General Framework for Reversible Data Hiding in Texts Based on Masked Language Modeling
Zheng, Xiaoyan, Fang, Yurun, Wu, Hanzhou
With the fast development of natural language processing, recent advances in information hiding focus on covertly embedding secret information into texts. These algorithms either modify a given cover text or directly generate a text containing secret information, which, however, are not reversible, meaning that the original text not carrying secret information cannot be perfectly recovered unless much side information are shared in advance. To tackle with this problem, in this paper, we propose a general framework to embed secret information into a given cover text, for which the embedded information and the original cover text can be perfectly retrieved from the marked text. The main idea of the proposed method is to use a masked language model to generate such a marked text that the cover text can be reconstructed by collecting the words of some positions and the words of the other positions can be processed to extract the secret information. Our results show that the original cover text and the secret information can be successfully embedded and extracted. Meanwhile, the marked text carrying secret information has good fluency and semantic quality, indicating that the proposed method has satisfactory security, which has been verified by experimental results. Furthermore, there is no need for the data hider and data receiver to share the language model, which significantly reduces the side information and thus has good potential in applications.

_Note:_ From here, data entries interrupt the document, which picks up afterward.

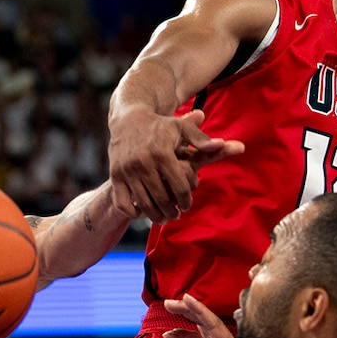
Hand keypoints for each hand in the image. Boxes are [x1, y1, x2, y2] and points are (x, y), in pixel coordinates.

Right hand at [109, 108, 241, 222]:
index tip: (187, 205)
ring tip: (163, 218)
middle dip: (171, 211)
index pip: (179, 187)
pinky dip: (133, 212)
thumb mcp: (182, 128)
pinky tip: (142, 212)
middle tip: (176, 215)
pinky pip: (123, 203)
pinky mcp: (115, 175)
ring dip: (155, 215)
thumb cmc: (160, 126)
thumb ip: (202, 139)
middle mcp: (143, 162)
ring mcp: (127, 170)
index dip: (185, 200)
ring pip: (143, 203)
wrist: (127, 119)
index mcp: (162, 152)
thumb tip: (221, 145)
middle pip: (162, 198)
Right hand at [162, 293, 251, 337]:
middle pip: (204, 322)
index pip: (214, 324)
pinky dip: (179, 335)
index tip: (187, 298)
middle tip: (170, 301)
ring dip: (183, 318)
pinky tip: (168, 334)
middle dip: (188, 309)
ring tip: (168, 308)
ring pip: (197, 328)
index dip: (200, 310)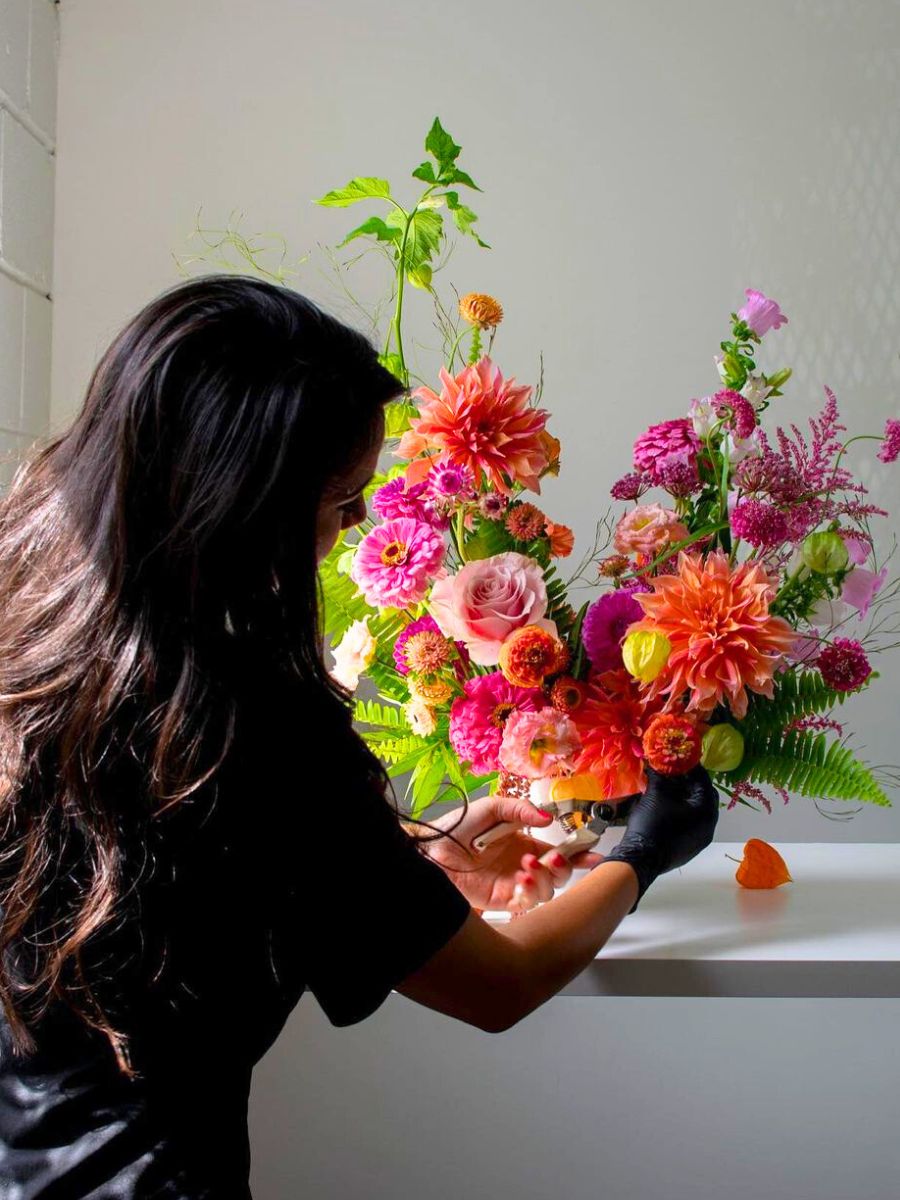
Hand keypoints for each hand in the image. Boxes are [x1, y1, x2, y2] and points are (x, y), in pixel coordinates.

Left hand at [421, 795, 601, 911]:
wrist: (431, 850)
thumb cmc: (457, 827)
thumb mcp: (492, 808)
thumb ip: (521, 810)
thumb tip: (547, 817)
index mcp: (525, 845)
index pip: (558, 853)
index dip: (578, 854)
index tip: (593, 853)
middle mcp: (523, 867)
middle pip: (558, 876)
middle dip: (564, 869)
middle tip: (557, 859)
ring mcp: (513, 885)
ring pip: (547, 892)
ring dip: (545, 879)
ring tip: (528, 866)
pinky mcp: (501, 900)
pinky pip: (527, 903)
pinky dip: (530, 892)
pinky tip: (521, 879)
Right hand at [604, 765, 719, 909]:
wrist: (641, 859)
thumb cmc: (652, 824)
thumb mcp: (655, 794)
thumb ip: (659, 775)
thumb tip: (657, 761)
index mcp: (706, 810)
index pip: (704, 781)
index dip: (691, 767)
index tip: (680, 759)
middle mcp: (709, 825)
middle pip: (703, 796)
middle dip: (689, 782)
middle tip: (674, 772)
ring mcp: (701, 838)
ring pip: (698, 810)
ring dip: (685, 797)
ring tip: (668, 787)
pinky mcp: (692, 846)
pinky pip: (693, 823)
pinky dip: (684, 811)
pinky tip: (667, 806)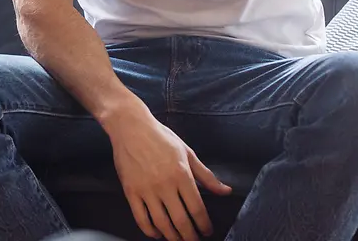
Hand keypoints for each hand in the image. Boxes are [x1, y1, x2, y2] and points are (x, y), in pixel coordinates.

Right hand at [105, 106, 230, 240]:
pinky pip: (141, 219)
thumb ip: (207, 176)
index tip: (207, 231)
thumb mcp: (188, 152)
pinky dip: (150, 231)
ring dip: (172, 237)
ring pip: (162, 224)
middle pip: (181, 221)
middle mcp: (165, 185)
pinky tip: (157, 233)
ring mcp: (146, 190)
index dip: (204, 225)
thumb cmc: (161, 137)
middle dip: (190, 236)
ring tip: (178, 240)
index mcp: (182, 174)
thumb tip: (226, 191)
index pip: (197, 209)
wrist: (131, 127)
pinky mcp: (131, 192)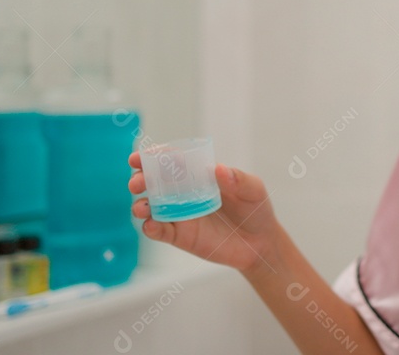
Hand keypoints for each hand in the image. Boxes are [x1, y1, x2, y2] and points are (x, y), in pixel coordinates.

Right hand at [128, 153, 279, 274]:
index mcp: (197, 175)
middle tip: (137, 183)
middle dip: (141, 179)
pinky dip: (151, 228)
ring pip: (150, 207)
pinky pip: (160, 231)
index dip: (152, 157)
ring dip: (141, 205)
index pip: (171, 161)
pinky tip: (151, 225)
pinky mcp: (181, 236)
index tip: (139, 157)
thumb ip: (238, 179)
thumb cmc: (256, 209)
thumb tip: (218, 169)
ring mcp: (179, 214)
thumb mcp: (253, 189)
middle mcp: (183, 192)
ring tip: (141, 208)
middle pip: (153, 182)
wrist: (260, 242)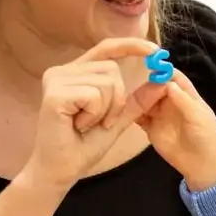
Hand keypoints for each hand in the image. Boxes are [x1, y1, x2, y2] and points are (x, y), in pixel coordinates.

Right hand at [18, 38, 169, 196]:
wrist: (62, 169)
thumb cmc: (85, 145)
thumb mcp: (118, 119)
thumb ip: (137, 101)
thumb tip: (162, 81)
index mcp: (76, 73)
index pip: (106, 49)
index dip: (131, 45)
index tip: (155, 50)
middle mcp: (63, 71)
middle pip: (112, 69)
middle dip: (116, 100)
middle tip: (98, 120)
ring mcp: (56, 80)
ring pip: (106, 82)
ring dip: (106, 110)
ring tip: (86, 123)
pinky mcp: (54, 93)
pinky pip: (95, 95)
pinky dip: (95, 114)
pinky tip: (79, 125)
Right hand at [136, 68, 215, 191]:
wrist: (201, 165)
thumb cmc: (206, 138)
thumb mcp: (199, 118)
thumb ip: (184, 101)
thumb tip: (168, 83)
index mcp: (187, 96)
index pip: (174, 78)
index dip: (164, 71)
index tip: (150, 65)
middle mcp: (171, 102)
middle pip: (156, 86)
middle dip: (146, 84)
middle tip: (134, 84)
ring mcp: (160, 114)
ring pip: (145, 100)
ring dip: (137, 97)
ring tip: (126, 97)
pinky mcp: (150, 127)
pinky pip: (138, 116)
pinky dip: (131, 112)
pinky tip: (122, 110)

Semantic-Preserving Linguistic Steganography by Pivot Translation and Semantic-Aware Bins Coding
Yang, Tianyu, Wu, Hanzhou, Yi, Biao, Feng, Guorui, Zhang, Xinpeng
Linguistic steganography (LS) aims to embed secret information into a highly encoded text for covert communication. It can be roughly divided to two main categories, i.e., modification based LS (MLS) and generation based LS (GLS). Unlike MLS that hides secret data by slightly modifying a given text without impairing the meaning of the text, GLS uses a trained language model to directly generate a text carrying secret data. A common disadvantage for MLS methods is that the embedding payload is very low, whose return is well preserving the semantic quality of the text. In contrast, GLS allows the data hider to embed a high payload, which has to pay the high price of uncontrollable semantics. In this paper, we propose a novel LS method to modify a given text by pivoting it between two different languages and embed secret data by applying a GLS-like information encoding strategy. Our purpose is to alter the expression of the given text, enabling a high payload to be embedded while keeping the semantic information unchanged. Experimental results have shown that the proposed work not only achieves a high embedding payload, but also shows superior performance in maintaining the semantic consistency and resisting linguistic steganalysis.